UNE MAISON CHALEUREUSE ET SÉCURISANTE

C'est une grande maison neuve entre ville et campagne, donnant sur un parc et à cinq minutes des lignes de bus. Composée d'une trentaine de studios, sa construction a été financée par l'Etat (dans le cadre des prêts locatifs aidés) et elle fonctionne grâce au conseil général depuis septembre 2003. Comme les autres « maisons-relais » de France, celle de Chevilly-Larue est un « carrefour de compétences », que décrit avec passion Jean-François Watrin, son chef de service : des logements collectifs et individuels permettant l'autonomie mais adaptés et faisant le lien entre les champs sanitaire et social. Il y a deux ans, lorsque l'association Les amis de l'atelier (8) a lancé le projet de cette maison-relais, elle a reçu 150 demandes pour 30 places. Elle a finalement décidé d'accueillir en majorité des malades psychiques chronicisés et stabilisés, aux profils différents. Certains vont à l'hôpital de jour, ou y retournent plus longuement, quelques-uns travaillent. L'important est qu'ici, les gens accèdent à un statut de locataire, sans limitation de durée, ce qui permet le développement d'une vie affective et un processus d'organisation du quotidien.

Sophie Caillat

Handicap psychique. Alors que le handicap mental se situe sur le versant de la déficience intellectuelle, le handicap psychique est la conséquence de la maladie psychiatrique. Cette dernière, essentiellement « une maladie de la relation », entraîne une incapacité de la personne à se situer par rapport à soi et aux autres et une inadéquation à la réalité. Ses conséquences sont l'inadaptation, le repli, ou l'exclusion de la vie sociale. Ce handicap évolue avec la maladie en fonction des soins et de l'accompagnement éducatif.

Notes

(1)  Quelque 125 000 lits ont été supprimés dans les services psychiatriques, les patients étant réorientés pour leurs soins vers les structures sectorisées.
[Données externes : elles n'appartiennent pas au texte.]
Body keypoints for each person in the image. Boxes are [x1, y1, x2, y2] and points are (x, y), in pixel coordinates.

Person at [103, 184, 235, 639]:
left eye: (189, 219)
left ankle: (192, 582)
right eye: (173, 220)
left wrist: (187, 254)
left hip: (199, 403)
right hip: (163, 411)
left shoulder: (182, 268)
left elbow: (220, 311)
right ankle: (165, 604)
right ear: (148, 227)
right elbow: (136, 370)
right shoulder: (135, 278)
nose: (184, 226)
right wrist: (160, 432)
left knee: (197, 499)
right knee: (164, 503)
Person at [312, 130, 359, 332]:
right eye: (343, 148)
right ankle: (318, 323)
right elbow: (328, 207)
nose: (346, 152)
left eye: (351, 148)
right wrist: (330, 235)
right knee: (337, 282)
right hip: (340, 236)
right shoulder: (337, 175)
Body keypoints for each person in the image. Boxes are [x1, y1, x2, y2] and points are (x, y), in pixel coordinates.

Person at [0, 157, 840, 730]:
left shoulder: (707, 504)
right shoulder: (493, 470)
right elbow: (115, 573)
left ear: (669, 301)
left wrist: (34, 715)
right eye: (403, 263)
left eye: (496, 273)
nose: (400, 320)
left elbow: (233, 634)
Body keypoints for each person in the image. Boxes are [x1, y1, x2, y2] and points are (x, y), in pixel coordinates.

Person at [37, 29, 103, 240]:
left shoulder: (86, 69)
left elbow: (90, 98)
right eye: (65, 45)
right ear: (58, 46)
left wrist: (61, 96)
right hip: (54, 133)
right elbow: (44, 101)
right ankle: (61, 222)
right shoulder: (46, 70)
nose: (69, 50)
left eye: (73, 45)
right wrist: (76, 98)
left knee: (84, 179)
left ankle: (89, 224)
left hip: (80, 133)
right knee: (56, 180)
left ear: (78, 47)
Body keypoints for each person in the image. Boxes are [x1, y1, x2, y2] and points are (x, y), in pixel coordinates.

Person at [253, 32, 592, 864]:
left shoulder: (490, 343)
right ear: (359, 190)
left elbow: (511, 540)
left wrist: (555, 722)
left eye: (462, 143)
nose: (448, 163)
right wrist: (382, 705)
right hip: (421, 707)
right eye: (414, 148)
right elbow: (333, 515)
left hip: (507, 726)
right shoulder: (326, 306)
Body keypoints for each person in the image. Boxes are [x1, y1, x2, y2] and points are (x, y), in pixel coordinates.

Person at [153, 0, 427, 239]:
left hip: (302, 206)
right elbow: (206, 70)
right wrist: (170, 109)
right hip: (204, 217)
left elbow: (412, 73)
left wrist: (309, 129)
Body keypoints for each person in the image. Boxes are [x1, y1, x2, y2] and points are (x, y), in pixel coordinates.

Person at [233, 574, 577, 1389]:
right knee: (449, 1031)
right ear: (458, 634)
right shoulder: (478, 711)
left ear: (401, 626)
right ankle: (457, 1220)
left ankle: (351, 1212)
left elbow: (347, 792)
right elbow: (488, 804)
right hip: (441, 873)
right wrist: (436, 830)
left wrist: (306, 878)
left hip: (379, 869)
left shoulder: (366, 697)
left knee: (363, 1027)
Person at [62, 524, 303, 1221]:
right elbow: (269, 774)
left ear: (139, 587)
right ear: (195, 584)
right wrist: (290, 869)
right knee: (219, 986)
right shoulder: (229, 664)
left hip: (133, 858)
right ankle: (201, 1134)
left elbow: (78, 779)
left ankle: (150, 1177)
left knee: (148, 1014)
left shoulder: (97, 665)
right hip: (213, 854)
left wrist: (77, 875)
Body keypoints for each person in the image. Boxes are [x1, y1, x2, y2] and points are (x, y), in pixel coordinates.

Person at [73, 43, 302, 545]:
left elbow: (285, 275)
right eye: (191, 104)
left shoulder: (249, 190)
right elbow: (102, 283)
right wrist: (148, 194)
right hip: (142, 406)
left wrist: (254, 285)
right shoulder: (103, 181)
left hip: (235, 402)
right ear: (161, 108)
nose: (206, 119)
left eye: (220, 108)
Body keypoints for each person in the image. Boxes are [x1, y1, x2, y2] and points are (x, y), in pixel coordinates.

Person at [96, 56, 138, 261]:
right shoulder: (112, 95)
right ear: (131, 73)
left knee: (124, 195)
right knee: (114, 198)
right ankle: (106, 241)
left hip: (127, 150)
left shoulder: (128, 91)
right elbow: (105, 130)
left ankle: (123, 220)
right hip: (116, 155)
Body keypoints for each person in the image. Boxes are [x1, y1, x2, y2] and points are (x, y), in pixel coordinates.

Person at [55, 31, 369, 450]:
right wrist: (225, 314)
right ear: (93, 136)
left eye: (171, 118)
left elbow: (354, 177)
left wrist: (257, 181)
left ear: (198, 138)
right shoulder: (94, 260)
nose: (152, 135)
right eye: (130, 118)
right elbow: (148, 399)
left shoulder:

(2)  Soit 1 % de la population, part constante quels que soient le pays et l'origine sociale des personnes.

(3)   « Quels logements pour les personnes souffrant de troubles psychiques ? », le 17 mars, dans le cadre de la semaine d'information sur la santé mentale, à Créteil - Unafam Val-de-Marne : 9, rue Viet - 94000 Créteil - Tél. 01 41 78 36 90 - www.unafam94.org (actes de la journée en ligne).

(4)  Dans son dernier rapport - Voir ASH n° 2337 du 12-12-03.

(5)  Le Val-de-Marne enregistre 45 000 demandes de logement social pour seulement 1 500 vacances par an.

(6)  APSI : 8, rue Marco-Polo - 94373 Sucy-en-Brie - Tél. 01 56 74 21 00.

(7)  Voir ASH Magazine n° 3 - Mai-juin 2004.

(8)  Les amis de l'atelier : 5, avenue de la Croix-du-Sud - 94550 Chevilly-Larue - Tél. 01 49 86 13 30 - www.lesamisdelatelier.org.